HDFC Bank raised its base rate by 20 basis points to 9.8% with effect from August 3, it said in a notification on its website. The private sector lender has become the second bank to hike its base rate after the Reserve Bank of India (RBI) announced tighter liquidity measures on July 15.

On July 31, Yes Bank had also raised its base rate by 25 bps to 10.75%, while raising its deposit rates by 25-50 bps.

HDFC Bank had also raised its deposit rates in July, for maturities less than one year. In case of deposits ranging between 15 days to six months, the rates were hiked by 100 bps, while for deposits between six months and less than one year, the rates had gone up by 75 bps. Private sector peer Axis Bank too had increased its base rates between 50-400 bps across maturities in July-end.

In the last fiscal, HDFC Bank had reduced its minimum lending rate by 40 bps to bring it down to 9.6% as on March 30, at which point it was the lowest base rate in the entire banking industry.

India?s largest lender, State Bank of India?s base rate currently stands at 9.7%. While SBI is yet to raise its base rate, bank chief Pratip Chaudhuri last week had hinted at the possibility saying the bank would take a call in 2-3 weeks if the RBI does not roll back its liquidity tightening measures.

In July, public sector lenders Oriental Bank of Commerce (OBC) and Punjab & Sind Bank (PSB) had both announced lending rate cuts between 25-26 bps, however they had to rollback their decisions due to the unexpected jump in wholesale funding costs in the second half of july.

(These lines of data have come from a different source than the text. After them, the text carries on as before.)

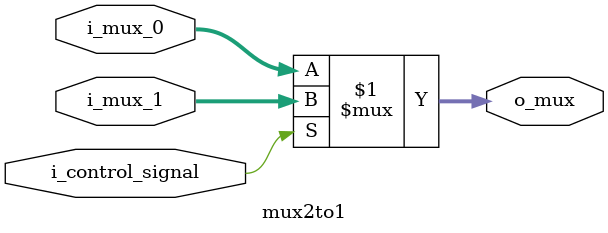
<source format=sv>
/* Copyright (c) 2024 Maveric NU. All rights reserved. */

// ------------------------------------------------------
// This is a 2-to-1 mux module to choose Memory address.
// It can choose either PCNext or calculated result.
// ------------------------------------------------------

module mux2to1
// Parameters. 
#(
    parameter WIDTH = 64
) 
// Port decleration.
(
    // Input interface.
    input  logic                 i_control_signal,
    input  logic [ WIDTH - 1:0 ] i_mux_0,
    input  logic [ WIDTH - 1:0 ] i_mux_1,

    // Output interface.
    output logic [ WIDTH - 1:0 ] o_mux
);

    // MUX logic.
    assign o_mux = i_control_signal ? i_mux_1 : i_mux_0;
    
endmodule

</source>
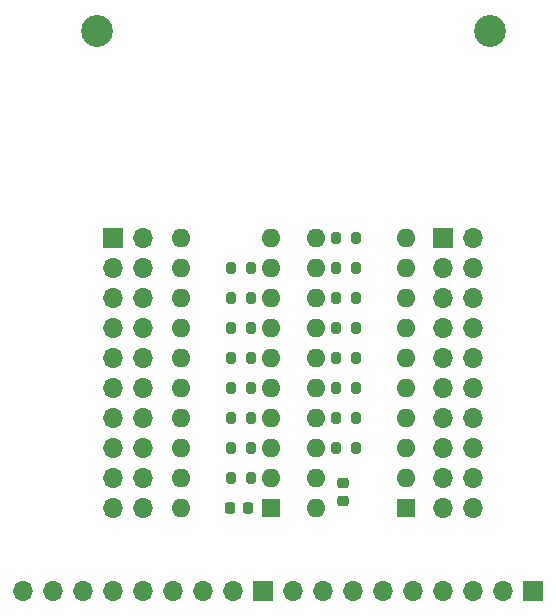
<source format=gbs>
%TF.GenerationSoftware,KiCad,Pcbnew,(6.0.0)*%
%TF.CreationDate,2022-03-13T18:37:57-04:00*%
%TF.ProjectId,buffer PCB,62756666-6572-4205-9043-422e6b696361,rev?*%
%TF.SameCoordinates,Original*%
%TF.FileFunction,Soldermask,Bot*%
%TF.FilePolarity,Negative*%
%FSLAX46Y46*%
G04 Gerber Fmt 4.6, Leading zero omitted, Abs format (unit mm)*
G04 Created by KiCad (PCBNEW (6.0.0)) date 2022-03-13 18:37:57*
%MOMM*%
%LPD*%
G01*
G04 APERTURE LIST*
G04 Aperture macros list*
%AMRoundRect*
0 Rectangle with rounded corners*
0 $1 Rounding radius*
0 $2 $3 $4 $5 $6 $7 $8 $9 X,Y pos of 4 corners*
0 Add a 4 corners polygon primitive as box body*
4,1,4,$2,$3,$4,$5,$6,$7,$8,$9,$2,$3,0*
0 Add four circle primitives for the rounded corners*
1,1,$1+$1,$2,$3*
1,1,$1+$1,$4,$5*
1,1,$1+$1,$6,$7*
1,1,$1+$1,$8,$9*
0 Add four rect primitives between the rounded corners*
20,1,$1+$1,$2,$3,$4,$5,0*
20,1,$1+$1,$4,$5,$6,$7,0*
20,1,$1+$1,$6,$7,$8,$9,0*
20,1,$1+$1,$8,$9,$2,$3,0*%
G04 Aperture macros list end*
%ADD10R,1.700000X1.700000*%
%ADD11O,1.700000X1.700000*%
%ADD12C,2.700000*%
%ADD13R,1.600000X1.600000*%
%ADD14O,1.600000X1.600000*%
%ADD15RoundRect,0.200000X-0.200000X-0.275000X0.200000X-0.275000X0.200000X0.275000X-0.200000X0.275000X0*%
%ADD16RoundRect,0.200000X0.200000X0.275000X-0.200000X0.275000X-0.200000X-0.275000X0.200000X-0.275000X0*%
%ADD17RoundRect,0.225000X0.225000X0.250000X-0.225000X0.250000X-0.225000X-0.250000X0.225000X-0.250000X0*%
%ADD18RoundRect,0.225000X0.250000X-0.225000X0.250000X0.225000X-0.250000X0.225000X-0.250000X-0.225000X0*%
G04 APERTURE END LIST*
D10*
%TO.C,J3*%
X116830000Y-118815000D03*
D11*
X114290000Y-118815000D03*
X111750000Y-118815000D03*
X109210000Y-118815000D03*
X106670000Y-118815000D03*
X104130000Y-118815000D03*
X101590000Y-118815000D03*
X99050000Y-118815000D03*
X96510000Y-118815000D03*
%TD*%
D12*
%TO.C,REF\u002A\u002A*%
X102760000Y-71360000D03*
%TD*%
D10*
%TO.C,J2*%
X139690000Y-118815000D03*
D11*
X137150000Y-118815000D03*
X134610000Y-118815000D03*
X132070000Y-118815000D03*
X129530000Y-118815000D03*
X126990000Y-118815000D03*
X124450000Y-118815000D03*
X121910000Y-118815000D03*
X119370000Y-118815000D03*
%TD*%
D12*
%TO.C,REF\u002A\u002A*%
X136000000Y-71360000D03*
%TD*%
D13*
%TO.C,U1*%
X128895000Y-111755000D03*
D14*
X128895000Y-109215000D03*
X128895000Y-106675000D03*
X128895000Y-104135000D03*
X128895000Y-101595000D03*
X128895000Y-99055000D03*
X128895000Y-96515000D03*
X128895000Y-93975000D03*
X128895000Y-91435000D03*
X128895000Y-88895000D03*
X121275000Y-88895000D03*
X121275000Y-91435000D03*
X121275000Y-93975000D03*
X121275000Y-96515000D03*
X121275000Y-99055000D03*
X121275000Y-101595000D03*
X121275000Y-104135000D03*
X121275000Y-106675000D03*
X121275000Y-109215000D03*
X121275000Y-111755000D03*
%TD*%
D10*
%TO.C,J1*%
X104140000Y-88900000D03*
D11*
X106680000Y-88900000D03*
X104140000Y-91440000D03*
X106680000Y-91440000D03*
X104140000Y-93980000D03*
X106680000Y-93980000D03*
X104140000Y-96520000D03*
X106680000Y-96520000D03*
X104140000Y-99060000D03*
X106680000Y-99060000D03*
X104140000Y-101600000D03*
X106680000Y-101600000D03*
X104140000Y-104140000D03*
X106680000Y-104140000D03*
X104140000Y-106680000D03*
X106680000Y-106680000D03*
X104140000Y-109220000D03*
X106680000Y-109220000D03*
X104140000Y-111760000D03*
X106680000Y-111760000D03*
%TD*%
D10*
%TO.C,J4*%
X132080000Y-88900000D03*
D11*
X134620000Y-88900000D03*
X132080000Y-91440000D03*
X134620000Y-91440000D03*
X132080000Y-93980000D03*
X134620000Y-93980000D03*
X132080000Y-96520000D03*
X134620000Y-96520000D03*
X132080000Y-99060000D03*
X134620000Y-99060000D03*
X132080000Y-101600000D03*
X134620000Y-101600000D03*
X132080000Y-104140000D03*
X134620000Y-104140000D03*
X132080000Y-106680000D03*
X134620000Y-106680000D03*
X132080000Y-109220000D03*
X134620000Y-109220000D03*
X132080000Y-111760000D03*
X134620000Y-111760000D03*
%TD*%
D13*
%TO.C,U2*%
X117465000Y-111755000D03*
D14*
X117465000Y-109215000D03*
X117465000Y-106675000D03*
X117465000Y-104135000D03*
X117465000Y-101595000D03*
X117465000Y-99055000D03*
X117465000Y-96515000D03*
X117465000Y-93975000D03*
X117465000Y-91435000D03*
X117465000Y-88895000D03*
X109845000Y-88895000D03*
X109845000Y-91435000D03*
X109845000Y-93975000D03*
X109845000Y-96515000D03*
X109845000Y-99055000D03*
X109845000Y-101595000D03*
X109845000Y-104135000D03*
X109845000Y-106675000D03*
X109845000Y-109215000D03*
X109845000Y-111755000D03*
%TD*%
D15*
%TO.C,R7*%
X123000000Y-91440000D03*
X124650000Y-91440000D03*
%TD*%
D16*
%TO.C,R9*%
X115760000Y-109220000D03*
X114110000Y-109220000D03*
%TD*%
%TO.C,R12*%
X115760000Y-101600000D03*
X114110000Y-101600000D03*
%TD*%
D15*
%TO.C,R2*%
X123000000Y-104140000D03*
X124650000Y-104140000D03*
%TD*%
D16*
%TO.C,R13*%
X115760000Y-99060000D03*
X114110000Y-99060000D03*
%TD*%
D15*
%TO.C,R8*%
X123000000Y-88900000D03*
X124650000Y-88900000D03*
%TD*%
D16*
%TO.C,R10*%
X115760000Y-106680000D03*
X114110000Y-106680000D03*
%TD*%
D17*
%TO.C,C1*%
X115557600Y-111785400D03*
X114007600Y-111785400D03*
%TD*%
D15*
%TO.C,R5*%
X123000000Y-96520000D03*
X124650000Y-96520000D03*
%TD*%
D16*
%TO.C,R15*%
X115760000Y-93980000D03*
X114110000Y-93980000D03*
%TD*%
D18*
%TO.C,C2*%
X123545600Y-111163400D03*
X123545600Y-109613400D03*
%TD*%
D15*
%TO.C,R6*%
X123000000Y-93980000D03*
X124650000Y-93980000D03*
%TD*%
D16*
%TO.C,R11*%
X115760000Y-104140000D03*
X114110000Y-104140000D03*
%TD*%
D15*
%TO.C,R1*%
X123000000Y-106680000D03*
X124650000Y-106680000D03*
%TD*%
D16*
%TO.C,R14*%
X115760000Y-96520000D03*
X114110000Y-96520000D03*
%TD*%
%TO.C,R16*%
X115760000Y-91440000D03*
X114110000Y-91440000D03*
%TD*%
D15*
%TO.C,R4*%
X123000000Y-99060000D03*
X124650000Y-99060000D03*
%TD*%
%TO.C,R3*%
X123000000Y-101600000D03*
X124650000Y-101600000D03*
%TD*%
M02*

</source>
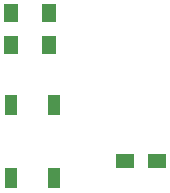
<source format=gbr>
G04 #@! TF.GenerationSoftware,KiCad,Pcbnew,(6.0.0-rc1-dev-1668-g04a478f85)*
G04 #@! TF.CreationDate,2019-04-17T01:05:03-07:00
G04 #@! TF.ProjectId,meson,6d65736f-6e2e-46b6-9963-61645f706362,rev?*
G04 #@! TF.SameCoordinates,Original*
G04 #@! TF.FileFunction,Paste,Bot*
G04 #@! TF.FilePolarity,Positive*
%FSLAX46Y46*%
G04 Gerber Fmt 4.6, Leading zero omitted, Abs format (unit mm)*
G04 Created by KiCad (PCBNEW (6.0.0-rc1-dev-1668-g04a478f85)) date 2019-04-17 01:05:03*
%MOMM*%
%LPD*%
G04 APERTURE LIST*
%ADD10R,1.100000X1.800000*%
%ADD11R,1.500000X1.200000*%
%ADD12R,1.200000X1.500000*%
G04 APERTURE END LIST*
D10*
X239450000Y-122480000D03*
X243150000Y-116280000D03*
X243150000Y-122480000D03*
X239450000Y-116280000D03*
D11*
X249157500Y-121031000D03*
X251857500Y-121031000D03*
D12*
X239480855Y-108548575D03*
X239480855Y-111248575D03*
X242660855Y-108548575D03*
X242660855Y-111248575D03*
M02*

</source>
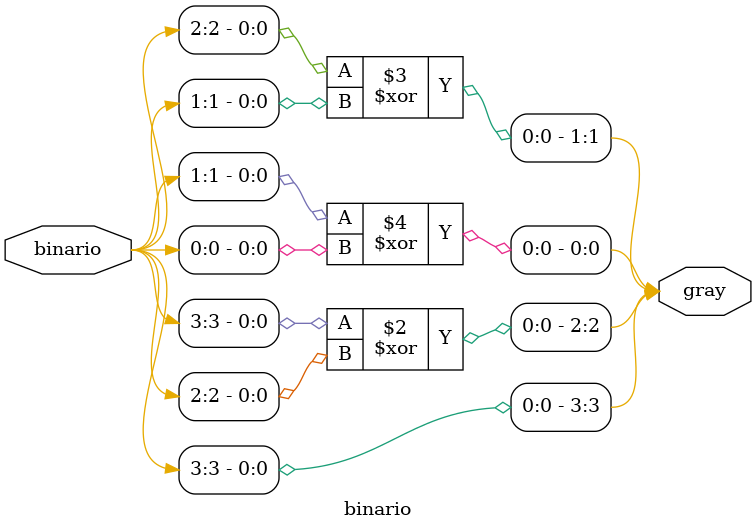
<source format=v>
module binario(binario,gray);

input      [3:0]binario;
output reg [3:0]gray;

always@(*)
begin
    gray[3]=binario[3];
    gray[2]=binario[3] ^ binario[2];
    gray[1]=binario[2] ^ binario[1];
    gray[0]=binario[1] ^ binario[0];
end
endmodule
</source>
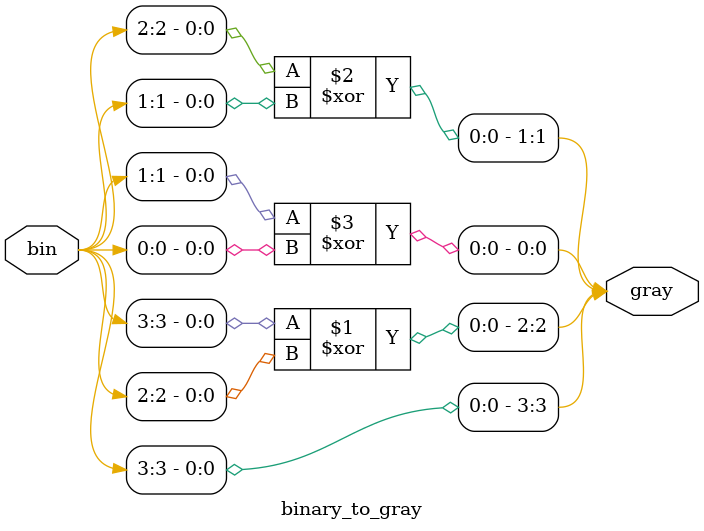
<source format=v>
`timescale 1ns / 1ps

module binary_to_gray(bin,gray);

input[3:0]bin; 
output[3:0]gray; 

assign gray[3]=bin[3];
assign gray[2]=bin[3]^bin[2]; 
assign gray[1]=bin[2]^bin[1]; 
assign gray[0]=bin[1]^bin[0]; 

endmodule

</source>
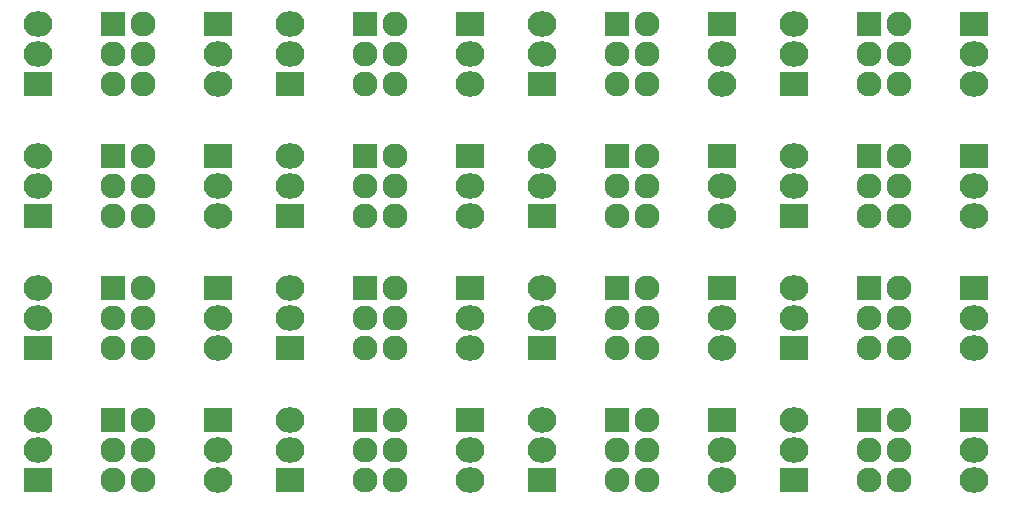
<source format=gts>
G04 #@! TF.FileFunction,Soldermask,Top*
%FSLAX46Y46*%
G04 Gerber Fmt 4.6, Leading zero omitted, Abs format (unit mm)*
G04 Created by KiCad (PCBNEW 4.0.5+dfsg1-4) date Wed Oct 11 12:15:40 2017*
%MOMM*%
%LPD*%
G01*
G04 APERTURE LIST*
%ADD10C,0.100000*%
%ADD11R,2.432000X2.127200*%
%ADD12O,2.432000X2.127200*%
%ADD13R,2.127200X2.127200*%
%ADD14O,2.127200X2.127200*%
G04 APERTURE END LIST*
D10*
D11*
X152527000Y-80518000D03*
D12*
X152527000Y-83058000D03*
X152527000Y-85598000D03*
D11*
X152527000Y-91694000D03*
D12*
X152527000Y-94234000D03*
X152527000Y-96774000D03*
D11*
X158623000Y-96774000D03*
D12*
X158623000Y-94234000D03*
X158623000Y-91694000D03*
D11*
X158623000Y-85598000D03*
D12*
X158623000Y-83058000D03*
X158623000Y-80518000D03*
D11*
X137287000Y-96774000D03*
D12*
X137287000Y-94234000D03*
X137287000Y-91694000D03*
D11*
X137287000Y-85598000D03*
D12*
X137287000Y-83058000D03*
X137287000Y-80518000D03*
D11*
X115951000Y-96774000D03*
D12*
X115951000Y-94234000D03*
X115951000Y-91694000D03*
D11*
X131191000Y-91694000D03*
D12*
X131191000Y-94234000D03*
X131191000Y-96774000D03*
D11*
X115951000Y-85598000D03*
D12*
X115951000Y-83058000D03*
X115951000Y-80518000D03*
D11*
X131191000Y-80518000D03*
D12*
X131191000Y-83058000D03*
X131191000Y-85598000D03*
D11*
X173863000Y-80518000D03*
D12*
X173863000Y-83058000D03*
X173863000Y-85598000D03*
D11*
X179959000Y-85598000D03*
D12*
X179959000Y-83058000D03*
X179959000Y-80518000D03*
D11*
X195199000Y-80518000D03*
D12*
X195199000Y-83058000D03*
X195199000Y-85598000D03*
D11*
X179959000Y-96774000D03*
D12*
X179959000Y-94234000D03*
X179959000Y-91694000D03*
D11*
X195199000Y-91694000D03*
D12*
X195199000Y-94234000D03*
X195199000Y-96774000D03*
D11*
X173863000Y-91694000D03*
D12*
X173863000Y-94234000D03*
X173863000Y-96774000D03*
D13*
X122301000Y-80518000D03*
D14*
X124841000Y-80518000D03*
X122301000Y-83058000D03*
X124841000Y-83058000D03*
X122301000Y-85598000D03*
X124841000Y-85598000D03*
D13*
X164973000Y-91694000D03*
D14*
X167513000Y-91694000D03*
X164973000Y-94234000D03*
X167513000Y-94234000D03*
X164973000Y-96774000D03*
X167513000Y-96774000D03*
D13*
X122301000Y-91694000D03*
D14*
X124841000Y-91694000D03*
X122301000Y-94234000D03*
X124841000Y-94234000D03*
X122301000Y-96774000D03*
X124841000Y-96774000D03*
D13*
X186309000Y-91694000D03*
D14*
X188849000Y-91694000D03*
X186309000Y-94234000D03*
X188849000Y-94234000D03*
X186309000Y-96774000D03*
X188849000Y-96774000D03*
D13*
X186309000Y-80518000D03*
D14*
X188849000Y-80518000D03*
X186309000Y-83058000D03*
X188849000Y-83058000D03*
X186309000Y-85598000D03*
X188849000Y-85598000D03*
D13*
X143637000Y-80518000D03*
D14*
X146177000Y-80518000D03*
X143637000Y-83058000D03*
X146177000Y-83058000D03*
X143637000Y-85598000D03*
X146177000Y-85598000D03*
D13*
X164973000Y-80518000D03*
D14*
X167513000Y-80518000D03*
X164973000Y-83058000D03*
X167513000Y-83058000D03*
X164973000Y-85598000D03*
X167513000Y-85598000D03*
D13*
X143637000Y-91694000D03*
D14*
X146177000Y-91694000D03*
X143637000Y-94234000D03*
X146177000Y-94234000D03*
X143637000Y-96774000D03*
X146177000Y-96774000D03*
D11*
X137287000Y-107950000D03*
D12*
X137287000Y-105410000D03*
X137287000Y-102870000D03*
D11*
X115951000Y-107950000D03*
D12*
X115951000Y-105410000D03*
X115951000Y-102870000D03*
D11*
X131191000Y-102870000D03*
D12*
X131191000Y-105410000D03*
X131191000Y-107950000D03*
D11*
X173863000Y-102870000D03*
D12*
X173863000Y-105410000D03*
X173863000Y-107950000D03*
D11*
X152527000Y-102870000D03*
D12*
X152527000Y-105410000D03*
X152527000Y-107950000D03*
D11*
X195199000Y-102870000D03*
D12*
X195199000Y-105410000D03*
X195199000Y-107950000D03*
D11*
X179959000Y-107950000D03*
D12*
X179959000Y-105410000D03*
X179959000Y-102870000D03*
D11*
X158623000Y-107950000D03*
D12*
X158623000Y-105410000D03*
X158623000Y-102870000D03*
D13*
X143637000Y-102870000D03*
D14*
X146177000Y-102870000D03*
X143637000Y-105410000D03*
X146177000Y-105410000D03*
X143637000Y-107950000D03*
X146177000Y-107950000D03*
D13*
X164973000Y-102870000D03*
D14*
X167513000Y-102870000D03*
X164973000Y-105410000D03*
X167513000Y-105410000D03*
X164973000Y-107950000D03*
X167513000Y-107950000D03*
D13*
X122301000Y-102870000D03*
D14*
X124841000Y-102870000D03*
X122301000Y-105410000D03*
X124841000Y-105410000D03*
X122301000Y-107950000D03*
X124841000Y-107950000D03*
D13*
X186309000Y-102870000D03*
D14*
X188849000Y-102870000D03*
X186309000Y-105410000D03*
X188849000Y-105410000D03*
X186309000Y-107950000D03*
X188849000Y-107950000D03*
D11*
X158623000Y-119126000D03*
D12*
X158623000Y-116586000D03*
X158623000Y-114046000D03*
D11*
X115951000Y-119126000D03*
D12*
X115951000Y-116586000D03*
X115951000Y-114046000D03*
D11*
X152527000Y-114046000D03*
D12*
X152527000Y-116586000D03*
X152527000Y-119126000D03*
D11*
X131191000Y-114046000D03*
D12*
X131191000Y-116586000D03*
X131191000Y-119126000D03*
D11*
X173863000Y-114046000D03*
D12*
X173863000Y-116586000D03*
X173863000Y-119126000D03*
D11*
X195199000Y-114046000D03*
D12*
X195199000Y-116586000D03*
X195199000Y-119126000D03*
D11*
X179959000Y-119126000D03*
D12*
X179959000Y-116586000D03*
X179959000Y-114046000D03*
D11*
X137287000Y-119126000D03*
D12*
X137287000Y-116586000D03*
X137287000Y-114046000D03*
D13*
X164973000Y-114046000D03*
D14*
X167513000Y-114046000D03*
X164973000Y-116586000D03*
X167513000Y-116586000D03*
X164973000Y-119126000D03*
X167513000Y-119126000D03*
D13*
X122301000Y-114046000D03*
D14*
X124841000Y-114046000D03*
X122301000Y-116586000D03*
X124841000Y-116586000D03*
X122301000Y-119126000D03*
X124841000Y-119126000D03*
D13*
X186309000Y-114046000D03*
D14*
X188849000Y-114046000D03*
X186309000Y-116586000D03*
X188849000Y-116586000D03*
X186309000Y-119126000D03*
X188849000Y-119126000D03*
D13*
X143637000Y-114046000D03*
D14*
X146177000Y-114046000D03*
X143637000Y-116586000D03*
X146177000Y-116586000D03*
X143637000Y-119126000D03*
X146177000Y-119126000D03*
M02*

</source>
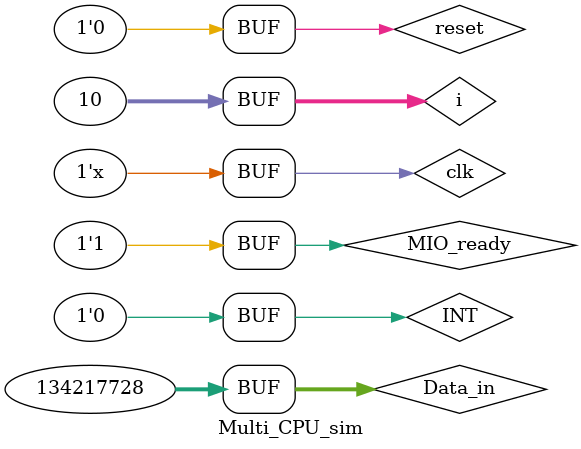
<source format=v>
`timescale 1ns / 1ps
module Multi_CPU_sim();
    reg clk;
    reg reset;
    reg MIO_ready; // be used: =1
    reg INT; // interrupt
    reg [31:0] Data_in;
    wire [31:0] PC_out; //Test
    wire [31:0] inst_out; //TEST
    wire [31:0] jump_addr_out; // TEST
    wire mem_w; // mem write
    wire [31:0] Addr_out;
    wire [31:0] Data_out;
    wire CPU_MIO;
    wire [4:0] state;

    Multi_CPU UUT(.clk(clk), .reset(reset), .inst_out(inst_out), .INT(INT), .PC_out(PC_out), .mem_w(mem_w), .Addr_out(Addr_out), .Data_in(Data_in), .Data_out(Data_out), .state(state), .CPU_MIO(CPU_MIO), .MIO_ready(MIO_ready), .jump_addr_out(jump_addr_out));

    initial begin
      reset <= 1;
      clk <= 0;
      MIO_ready <= 1;
      INT <= 0;
      Data_in <= 0;

      #10;

      reset <= 0;

      #10;

      Data_in <= #20 32'h08000008;
      #10;
      Data_in <= #20 32'h08000000;
      #10;
    end

    integer i;
    always @*
        for (i=0; i<10; i=i+1) clk <= #5 ~clk;

endmodule

</source>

In case of non-banking finance companies (NBFCs), the increased cost of funds has started to reflect on the lending rates. Commercial vehicle financier Shriram Transport raised its lending rates on all fresh loans by 25-50 bps across categories starting August 1. Rates on loans sanctioned earlier will not be hiked, confirmed Umesh Revankar, managing director, Shriram Transport Finance.

Housing and Development Finance Corporation (HDFC) is yet to take a call on whether they need to increase the lending rates, said Keki Mistry, vice-chairman and chief executive officer.

To boost the falling rupee by curbing easy liquidity, the central bank had limited the short-term borrowing of banks to 0.5% of the net demand and time liabilities (NDTL) of each individual bank. It also raised the interest rate on marginal standing facility to 10.25%.

RBI also stated that banks will have to maintain 99% cash reserve ratio (CRR) on a daily basis. Banks are required to maintain 4% of their NDTL with the central bank in the form of CRR.

During its monetary policy announcement on July 30, RBI had stated that it will roll back its liquidity control measures in a calibrated manner only after there is some form of staibility in the currency, which has been on the downhill since a few months.